Türkiye’nin bazı “solcu okumuşlar”ını dinledikçe, başarısız ve çaresiz geçen son 50 yılımıza hayıflanıyorum. Onlardan, “15 Temmuz darbe girişiminin, Erdoğan'ın sahneye koyduğu bir tiyatro olduğunu” duydukça, hayal kırıklığım artıyor. Bu tür tezleri üretenler arasında hemen her kesimden insana rastlayabiliyorum. Kahve ocağından, uluslararası medyaya yazı yazana uzanan dev bir yelpaze… Darbenin ilk tıkırtılarından itibaren, önemli ölçüde "bu darbe bir tiyatrodur" yorumunun ardına saklanan Batı kamuoyunun da, bu analizlerden zevk aldığını görüyoruz.

Millet direnirken 

15 Temmuz gecesi, saat 02.00- 03.00 arası, TBMM bombalanıyor.

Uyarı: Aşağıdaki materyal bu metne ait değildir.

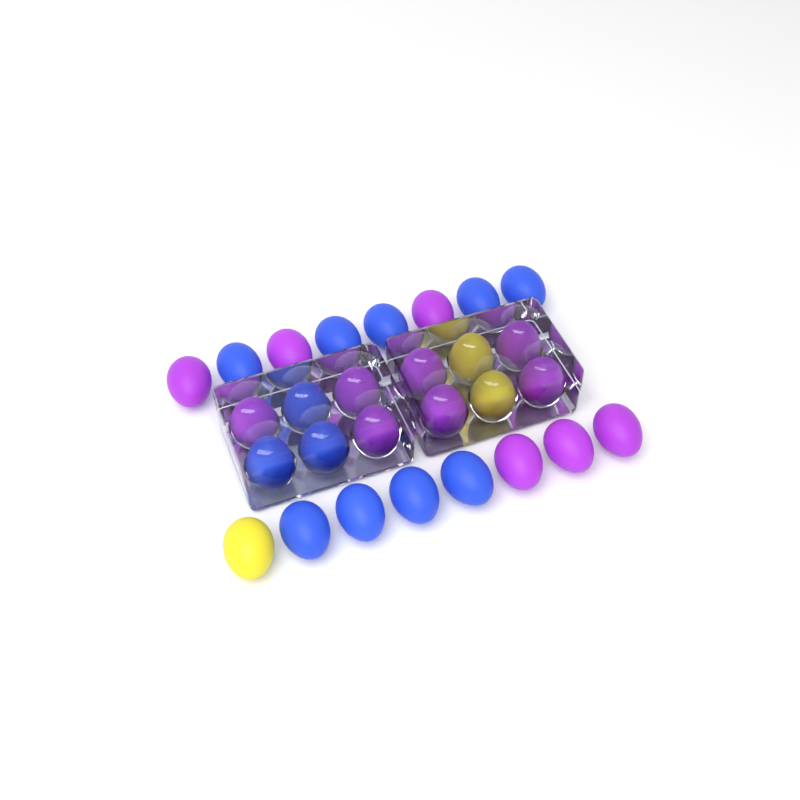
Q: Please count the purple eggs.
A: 13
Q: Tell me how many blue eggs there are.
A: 12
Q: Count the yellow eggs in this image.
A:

Meclis'te grubu bulunan 4 partinin, 100 civarında milletvekili orada. Bombalama aralıksız sürüyor. Meclis’ten çığlıklar yükseliyor. İstanbul’da sokağa çıkan yurttaşlar, tanklara kendilerini siper ediyorlar. Darbeciler kurşun yağdırıyor. 200’e yakın sivil, açılan ateşlerle hayatını kaybediyor. Boğaziçi köprüsündeki görüntüler, direnen halkın, nasıl ölümün üzerine yürüdüğünün kanıtı… Halk direniyor, siyasetçiler direniyor. Bir büyük felaketin eşiğinden, ağır hasarlarla dönüyoruz. Ülke; Meclisiyle, seküleriyle, İslamcısıyla, medyasıyla, camilerden ezan okuyan, sela veren din adamlarıyla, polisiyle, darbeye destek vermeyen askerleriyle, darbe metnini imzalamayan komutanlarıyla ortak bir tutum sergiliyor. TBMM'de, seçmenlerin yüzde 97.44’ünü temsil eden dört parti, ortaklaşa bildiri yayınlıyor: “Milletimiz, bütün dünyaya örnek olacak şekilde darbenin karşısında durmuş ve kanlı darbe girişimini engellemiştir.